> [Data for processing]
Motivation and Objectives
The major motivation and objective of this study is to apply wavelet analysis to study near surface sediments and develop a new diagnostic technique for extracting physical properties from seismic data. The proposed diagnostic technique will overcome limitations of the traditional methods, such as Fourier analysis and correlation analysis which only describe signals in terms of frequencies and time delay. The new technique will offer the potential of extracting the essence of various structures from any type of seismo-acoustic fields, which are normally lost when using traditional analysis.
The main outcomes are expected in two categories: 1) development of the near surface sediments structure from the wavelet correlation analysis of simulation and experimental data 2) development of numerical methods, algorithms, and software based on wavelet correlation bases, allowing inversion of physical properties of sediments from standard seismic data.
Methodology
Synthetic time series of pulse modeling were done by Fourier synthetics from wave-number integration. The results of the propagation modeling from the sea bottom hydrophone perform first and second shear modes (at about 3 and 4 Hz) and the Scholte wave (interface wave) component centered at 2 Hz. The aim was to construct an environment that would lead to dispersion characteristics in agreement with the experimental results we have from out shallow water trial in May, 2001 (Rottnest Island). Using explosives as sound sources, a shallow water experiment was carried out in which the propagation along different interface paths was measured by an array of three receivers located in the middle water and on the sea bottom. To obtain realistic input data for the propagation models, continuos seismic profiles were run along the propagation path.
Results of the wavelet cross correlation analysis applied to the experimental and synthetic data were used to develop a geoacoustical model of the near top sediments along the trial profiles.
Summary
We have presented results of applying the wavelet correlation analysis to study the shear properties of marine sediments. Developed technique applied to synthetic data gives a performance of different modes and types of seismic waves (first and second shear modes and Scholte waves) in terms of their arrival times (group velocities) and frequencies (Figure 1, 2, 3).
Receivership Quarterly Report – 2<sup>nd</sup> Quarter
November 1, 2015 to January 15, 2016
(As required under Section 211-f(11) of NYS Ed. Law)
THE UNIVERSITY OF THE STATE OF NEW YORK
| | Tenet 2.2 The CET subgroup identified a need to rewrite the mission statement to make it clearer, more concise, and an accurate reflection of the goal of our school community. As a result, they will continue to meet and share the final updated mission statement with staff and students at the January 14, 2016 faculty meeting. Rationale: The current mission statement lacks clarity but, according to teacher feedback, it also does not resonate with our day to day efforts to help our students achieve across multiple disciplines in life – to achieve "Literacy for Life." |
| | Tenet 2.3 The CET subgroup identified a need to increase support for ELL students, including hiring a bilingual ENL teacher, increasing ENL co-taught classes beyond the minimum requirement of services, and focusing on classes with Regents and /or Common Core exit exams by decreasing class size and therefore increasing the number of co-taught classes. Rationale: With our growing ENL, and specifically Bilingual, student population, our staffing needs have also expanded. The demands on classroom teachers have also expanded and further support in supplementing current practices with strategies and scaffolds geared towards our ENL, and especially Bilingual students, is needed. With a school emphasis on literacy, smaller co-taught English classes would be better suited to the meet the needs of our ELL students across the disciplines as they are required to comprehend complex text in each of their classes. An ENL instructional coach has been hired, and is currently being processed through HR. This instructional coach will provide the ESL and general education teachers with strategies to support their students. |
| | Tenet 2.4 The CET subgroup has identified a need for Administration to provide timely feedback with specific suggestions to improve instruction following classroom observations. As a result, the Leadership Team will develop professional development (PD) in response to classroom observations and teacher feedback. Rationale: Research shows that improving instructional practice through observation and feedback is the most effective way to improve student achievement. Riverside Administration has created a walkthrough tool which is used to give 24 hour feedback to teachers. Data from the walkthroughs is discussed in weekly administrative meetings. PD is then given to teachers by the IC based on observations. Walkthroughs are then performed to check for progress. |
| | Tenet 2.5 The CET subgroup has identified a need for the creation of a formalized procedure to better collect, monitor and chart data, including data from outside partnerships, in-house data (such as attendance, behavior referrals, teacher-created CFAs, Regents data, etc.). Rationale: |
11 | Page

> [Exercise details]
Give an exact copy of the lines above, from the top of the records to the line that contains "The major motivation", taking in both ends.

> [Completed task]
Motivation and Objectives
The major motivation and objective of this study is to apply wavelet analysis to study near surface sediments and develop a new diagnostic technique for extracting physical properties from seismic data. The proposed diagnostic technique will overcome limitations of the traditional methods, such as Fourier analysis and correlation analysis which only describe signals in terms of frequencies and time delay. The new technique will offer the potential of extracting the essence of various structures from any type of seismo-acoustic fields, which are normally lost when using traditional analysis.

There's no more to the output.